Cushman & Wakefield leidt na de overname van DTZ in H1 2018 op alle drie de gebruikersmarkten.
Door Wabe van Enk
Gepubliceerd in PropertyNL Magazine nr. 8, 31 augustus 2018
Dit artikel is ook verschenen in PropertyNL magazine no. 8, 31 augustus 2018.
Op tafel ligt toevallig een PropertyNL Magazine met de hoopgevende cover dat de problemen op de retailmarkt bijna voorbij zijn. ‘Dat is helemaal niet zo’, barst Jeroen Lokerse, Head of Netherlands, los. ‘Dat willen sommige adviseurs doen geloven. Je moet eerlijk zijn. Voor veel oudere winkelketens is er helemaal geen toekomst. En supermarkten ontspringen de dans van de structurele transformatie die gaande is ook niet. Je denkt toch niet dat onze kinderen straks nog met winkelwagentjes in de weer zijn? Vooruit kijken lukt de markt in het vastgoed maar slecht.’
Lokerse staat bekend om zijn tegendraadse meningen, die niet door iedereen in de markt onderschreven worden, maar daarom juist anderen weer aantrekken. Overigens, bij de analyse van de retail ging het om de kansen van winkels in gebieden met door nieuwbouw sterke demografische groei bij groeiende detailhandelsbestedingen, en dat onderschrijft Lokerse dan wel weer.
Hoe dan ook, Lokerse is een adviseur in hart en nieren, maar dit keer gaat het gesprek in de eerste plaats over Cushman & Wakefield zelf, met als bijzonderheid het marktleiderschap op alle drie de kernmarkten voor gebruikstransacties in het eerste halfjaar.

### Getoonde gegevens
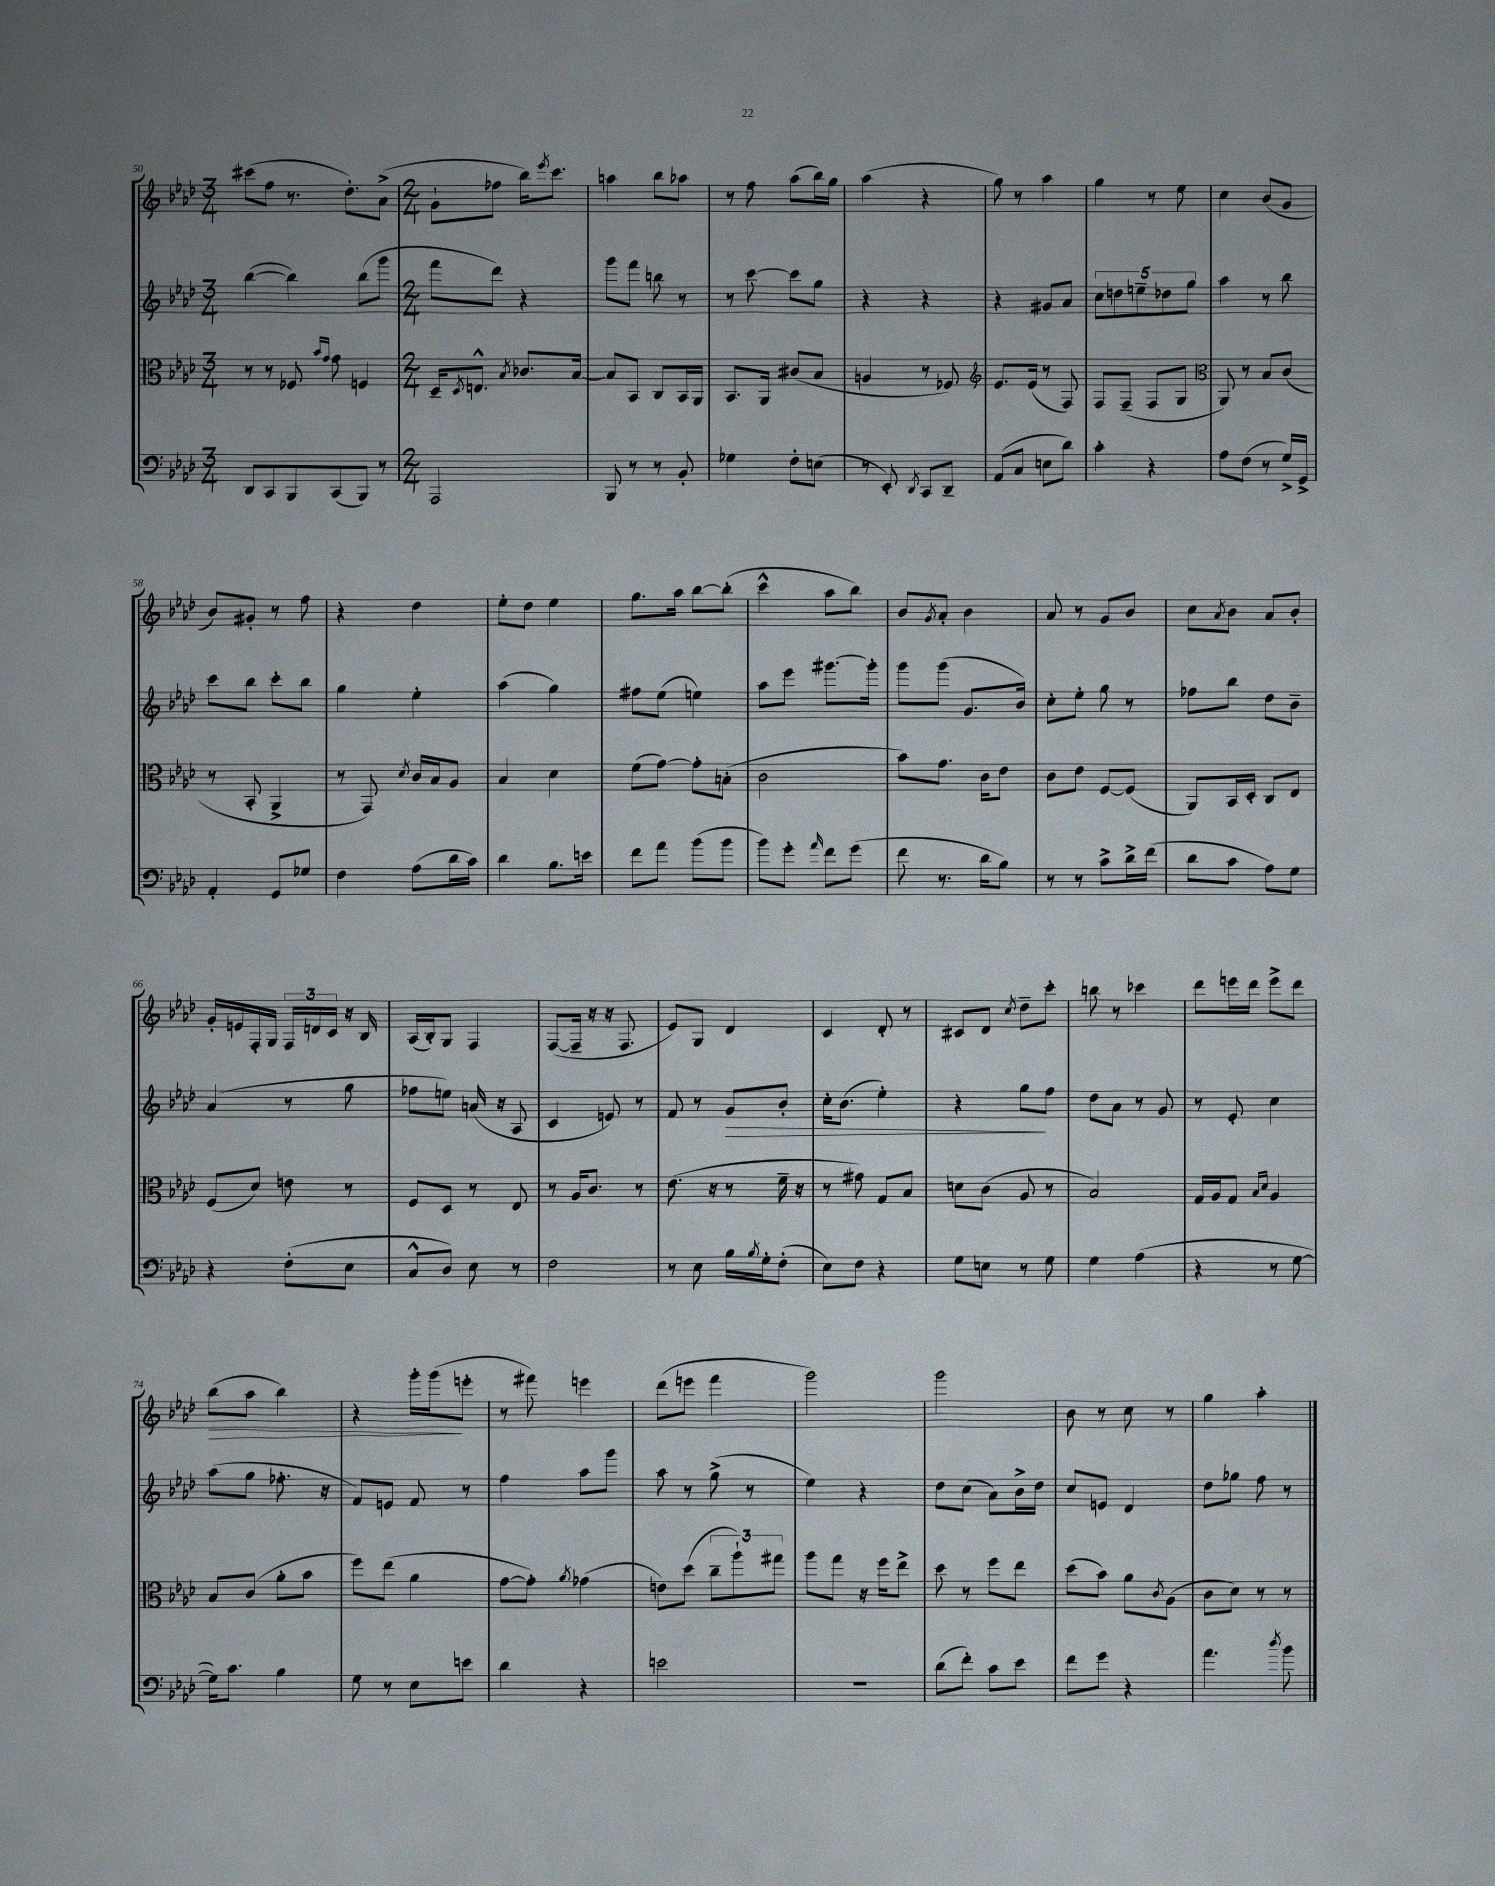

**kern	**kern	**kern	**dynam	**kern	**dynam
*part4	*part3	*part2	*part2	*part1	*part1
*staff4	*staff3	*staff2	*staff2	*staff1	*staff1
*clefF4	*clefC3	*clefG2	*	*clefG2	*
*k[b-e-a-d-]	*k[b-e-a-d-]	*k[b-e-a-d-]	*	*k[b-e-a-d-]	*
*M3/4	*M3/4	*M3/4	*	*M3/4	*
=50	=50	=50	=50	=50	=50
8DD-/L	8r	([4bb-\	.	(8ccc#X\L	.
8CC/	8r	.	.	8ff\J	.
8BBB-/	8F-X/	4bb-\])	.	8.r	.
.	16qqb-/LL	.	.	.	.
.	16qqg/JJ	.	.	.	.
(8CC/	8g\	.	.	.	.
.	.	.	.	8.dd-'\L)	.
8BBB-/J)	4Fn/	(8bb-\L	.	.	.
8r	.	8ggg\J	.	(8a-^\J	.
=51	=51	=51	=51	=51	=51
*M2/4	*M2/4	*M2/4	*	*M2/4	*
2AAA-/	16D-~/KL	8fff\L	.	8g`\L	.
.	8qD-/	.	.	.	.
.	8.En^^/J	.	.	.	.
.	.	8ddd-\J)	.	8ff-X\J	.
.	8qB-/	.	.	.	.
.	8.c-X/L	4r	.	16bb-\KL)	.
.	.	.	.	8qeee-/	.
.	.	.	.	8.ccc\J	.
.	[16B-/Jk	.	.	.	.
=52	=52	=52	=52	=52	=52
8BBB-/	8B-/L]	8ggg\L	.	4aan\	.
8r	8BB-/J	8fff\J	.	.	.
8r	8C/L	8bbn\	.	8bb-\L	.
8BB-'/	16BB-/L	8r	.	8aa-X\J	.
.	16AA-/JJ	.	.	.	.
=53	=53	=53	=53	=53	=53
4G-X\	8.BB-/L	8r	.	8r	.
.	.	[8ccc\	.	8ff\	.
.	16AA-/Jk	.	.	.	.
8F'\L	(8c#X/L	8ccc\L]	.	(8aa-\L	.
(8En\J	8B-/J	8gg\J	.	16bb-\L)	.
.	.	.	.	16gg\JJ	.
=54	=54	=54	=54	=54	=54
8r	4An/	4r	.	(4aa-\	.
8EE-'/)	.	.	.	.	.
8qDD-/	.	.	.	.	.
8CC/L	8r	4r	.	4r	.
8DD-~/J	8F-X/)	.	.	.	.
=55	=55	=55	=55	=55	=55
*	*clefG2	*	*	*	*
(8AA-/L	8.e-/L	4r	.	8gg\)	.
8C/J	.	.	.	8r	.
.	(16e-/Jk	.	.	.	.
8En\L	8r	8g#X/L	.	4aa-\	.
8d-\J)	8F/)	8a-/J	.	.	.
=56	=56	=56	=56	=56	=56
4c'\	8F/L	10cc\L	.	4gg\	.
.	.	10ddn\	.	.	.
.	(8F~/J	.	.	.	.
.	.	10een~\	.	.	.
4r	8F/L	.	.	8r	.
.	.	10dd-X\	.	.	.
.	8G/J	.	.	8ee-\	.
.	.	10gg\J	.	.	.
=57	=57	=57	=57	=57	=57
*	*clefC3	*	*	*	*
8A-\L	8AA-/)	4aa-\	.	4cc\	.
(8F\J	8r	.	.	.	.
8r	8B-/L	8r	.	(8b-/L	.
16G^/LL)	(8c/J	8bb-\	.	8g/J	.
16GG^/JJ	.	.	.	.	.
!!LO:LB:g=z
=58	=58	=58	=58	=58	=58
4AA-'/	8r	8ccc\L	.	8b-/L)	.
.	8BB-'/	8bb-\J	.	8g#X'/J	.
8GG/L	4AA-^/	8ccc'\L	.	8r	.
8G-X/J	.	8bb-\J	.	8ff\	.
=59	=59	=59	=59	=59	=59
4F\	8r	4gg\	.	4r	.
.	8GG/)	.	.	.	.
.	8qd-/	.	.	.	.
(8A-\L	16c/LL	4ee-'\	.	4dd-\	.
.	16B-/J	.	.	.	.
16d-\L	8A-/J	.	.	.	.
16c\JJ)	.	.	.	.	.
=60	=60	=60	=60	=60	=60
4d-\	4B-/	(4aa-\	.	8ee-'\L	.
.	.	.	.	8dd-\J	.
8.B-\L	4d-\	4gg\)	.	4ee-\	.
16en\Jk	.	.	.	.	.
=61	=61	=61	=61	=61	=61
8f\L	(8f\L	8ff#X\L	.	8.gg\L	.
8a-\J	[8g\J)	(8ee-\J	.	.	.
.	.	.	.	16aa-\Jk	.
(8b-\L	8g'\L]	4een\)	.	[8bb-\L	.
8b-\J	(8Bn'\J	.	.	(8bb-'\J]	.
=62	=62	=62	=62	=62	=62
8b-\L)	2c\	8aa-\L	.	4ccc^^\	.
8g'\J	.	8eee-\J	.	.	.
16qqa-/	.	.	.	.	.
8f\L	.	[8.ggg#X\L	.	8aa-\L	.
(8g\J	.	.	.	8bb-\J)	.
.	.	16ggg#'\Jk]	.	.	.
=63	=63	=63	=63	=63	=63
8f\	8b-\L)	8ggg\L	.	8b-/L	.
.	.	.	.	8qg/	.
8.r	8.g\J	(8ggg\J	.	8a-'/J	.
.	.	8.g/L	.	4b-\	.
16d-\KL	16c\KL	.	.	.	.
8B-\J)	8e-\J	.	.	.	.
.	.	16b-/Jk)	.	.	.
=64	=64	=64	=64	=64	=64
8r	8c\L	8cc'\L	.	8a-/	.
8r	8e-\J	8ee-'\J	.	8r	.
8c^\L	[8F/L	8gg\	.	8g/L	.
16d-^\L	(8F/J]	8r	.	8b-/J	.
(16f\JJ	.	.	.	.	.
=65	=65	=65	=65	=65	=65
8d-\L	8AA-/L)	8ff-X\L	.	8cc\L	.
.	.	.	.	8qa-/	.
8c\J	16BB-/L	8bb-\J	.	8b-\J	.
.	16D-'/JJ	.	.	.	.
8A-\L)	8C/L	8dd-\L	.	8a-/L	.
8G\J	8E-/J	8b-~\J	.	8b-'/J	.
!!LO:LB:g=z
=66	=66	=66	=66	=66	=66
4r	(8F/L	(4a-/	.	16g'/LL	.
.	.	.	.	16en/	.
.	8d-/J)	.	.	16F'/	.
.	.	.	.	16G/JJ	.
(8F'\L	8en\	8r	.	24F/LL	.
.	.	.	.	24dn/	.
.	.	.	.	24c/JJ	.
8E-\J	8r	8gg\	.	16r	.
.	.	.	.	16B-/	.
=67	=67	=67	=67	=67	=67
8C^^/L	8F/L	8ff-X\L	.	(16A-/LL	.
.	.	.	.	16B-'/J)	.
8D-/J)	8D-/J	8een\J)	.	8G/J	.
8E-\	8r	(16an/	.	4F/	.
.	.	16r	.	.	.
8r	8E-/	8A-/	.	.	.
=68	=68	=68	=68	=68	=68
2F\	8r	4c/	.	([8F/L	.
.	16A-/KL	.	.	16F~/Jk]	.
.	8.c/J	.	.	16r	.
.	.	8en/)	.	16r	.
.	.	.	.	8.F/	.
.	8r	8r	.	.	.
=69	=69	=69	=69	=69	=69
8r	(8.e-\	8f/	.	8e-/L)	.
8E-\	.	8r	.	8G/J	.
.	16r	.	.	.	.
!	!	!	!LO:HP:b	!	!
16B-\LL	8r	8g/L	>	4d-/	.
8qB-/	.	.	.	.	.
16G'\J	.	.	.	.	.
(8F'\J	16f~\	8b-'/J	.	.	.
.	16r	.	.	.	.
=70	=70	=70	=70	=70	=70
8E-\L)	8r	16cc'\KL	.	4c/	.
.	.	(8.b-\J	.	.	.
8F\J	8g#X\)	.	.	.	.
4r	8G/L	4ee-'\)	.	8d-'/	.
.	8B-/J	.	.	8r	.
=71	=71	=71	=71	=71	=71
8G\L	8dn\L	4r	.	8c#X/L	.
8En\J	(8c\J	.	.	8d-/J	.
.	.	.	.	8qcc/	.
8r	8A-/	8gg\L	.	8dd-~\L	.
8G\	8r	8ff\J	]	8ccc'\J	.
=72	=72	=72	=72	=72	=72
4G\	2B-/)	8dd-\L	.	8bbn\	.
.	.	8a-\J	.	8r	.
(4A-\	.	8r	.	4ccc-X\	.
.	.	8g/	.	.	.
=73	=73	=73	=73	=73	=73
4r	16G/LL	8r	.	8ddd-\L	.
.	16A-/J	.	.	.	.
.	8G/J	8e-'/	.	16eeen\L	.
.	.	.	.	16ddd-\JJ	.
.	16qqB-/LL	.	.	.	.
.	16qqd-/JJ	.	.	.	.
8r	4A-/	4cc\	.	8eee^\L	.
[8G\	.	.	.	8ddd-\J	.
!!LO:LB:g=z
=74	=74	=74	=74	=74	=74
!	!	!	!	!	!LO:HP:b
16G\KL])	8B-/L	(8aa-\L	.	(8bb-\L	>
8.c\J	.	.	.	.	.
.	(8c/J	8gg\J	.	8aa-\J	.
4B-\	8a-'\L	8.ff-X'\	.	4bb-\)	.
.	8b-\J	.	.	.	.
.	.	16r	.	.	.
=75	=75	=75	=75	=75	=75
8G\	8ff\L)	8f/L)	.	4r	.
8r	(8ee-\J	8en/J	.	.	.
8E-\L	4a-\	8f/	.	16ggg'\LL	.
.	.	.	.	(16ggg\J	.
8en\J	.	8r	.	8eeen'\J	]
=76	=76	=76	=76	=76	=76
4d-\	[8g\L	4ff\	.	8r	.
.	8g'\J])	.	.	8fff#X\)	.
.	8qa-/	.	.	.	.
4r	(4g-X\	8aa-\L	.	4eeen\	.
.	.	8ggg\J	.	.	.
=77	=77	=77	=77	=77	=77
2en\	8en\L)	8aa-\	.	(8ddd-\L	.
.	(8dd-\J	8r	.	8eeen\J	.
.	12cc~\L	(8gg^\	.	4fff\	.
.	12aa-`\)	.	.	.	.
.	.	8r	.	.	.
.	12gg#X\J	.	.	.	.
=78	=78	=78	=78	=78	=78
2r	8aa-\L	4ee-\)	.	2ggg\)	.
.	8gg\J	.	.	.	.
.	16r	4r	.	.	.
.	16ff\KL	.	.	.	.
.	8ee-^\J	.	.	.	.
=79	=79	=79	=79	=79	=79
(8d-\L	8dd-\	8dd-\L	.	2ggg\	.
8f'\J)	8r	(8cc\J	.	.	.
8c\L	8ff\L	8a-\L)	.	.	.
8e-\J	8ee-\J	16b-^\L	.	.	.
.	.	16dd-\JJ	.	.	.
=80	=80	=80	=80	=80	=80
8f\L	(8dd-\L	8cc/L	.	8b-\	.
8g\J	8b-\J)	8en/J	.	8r	.
4r	8a-\L	4d-/	.	8cc\	.
.	8qc/	.	.	.	.
.	(8A-\J	.	.	8r	.
=81	=81	=81	=81	=81	=81
4.a-\	8c\L	8dd-\L	.	4gg\	.
.	8d-\J)	8gg-X\J	.	.	.
.	8r	8ff\	.	4aa-'\	.
8qdd-/	.	.	.	.	.
8b-\	8r	8r	.	.	.
==	==	==	==	==	==
*-	*-	*-	*-	*-	*-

### Gestelde opdracht
Wil je het deel van het fragment over Cushman & Wakefield overtypen tussen "Door Wabe van" en "31 augustus 2018.", beide inbegrepen?

### Resultaat opdracht
Door Wabe van Enk
Gepubliceerd in PropertyNL Magazine nr. 8, 31 augustus 2018
Dit artikel is ook verschenen in PropertyNL magazine no. 8, 31 augustus 2018.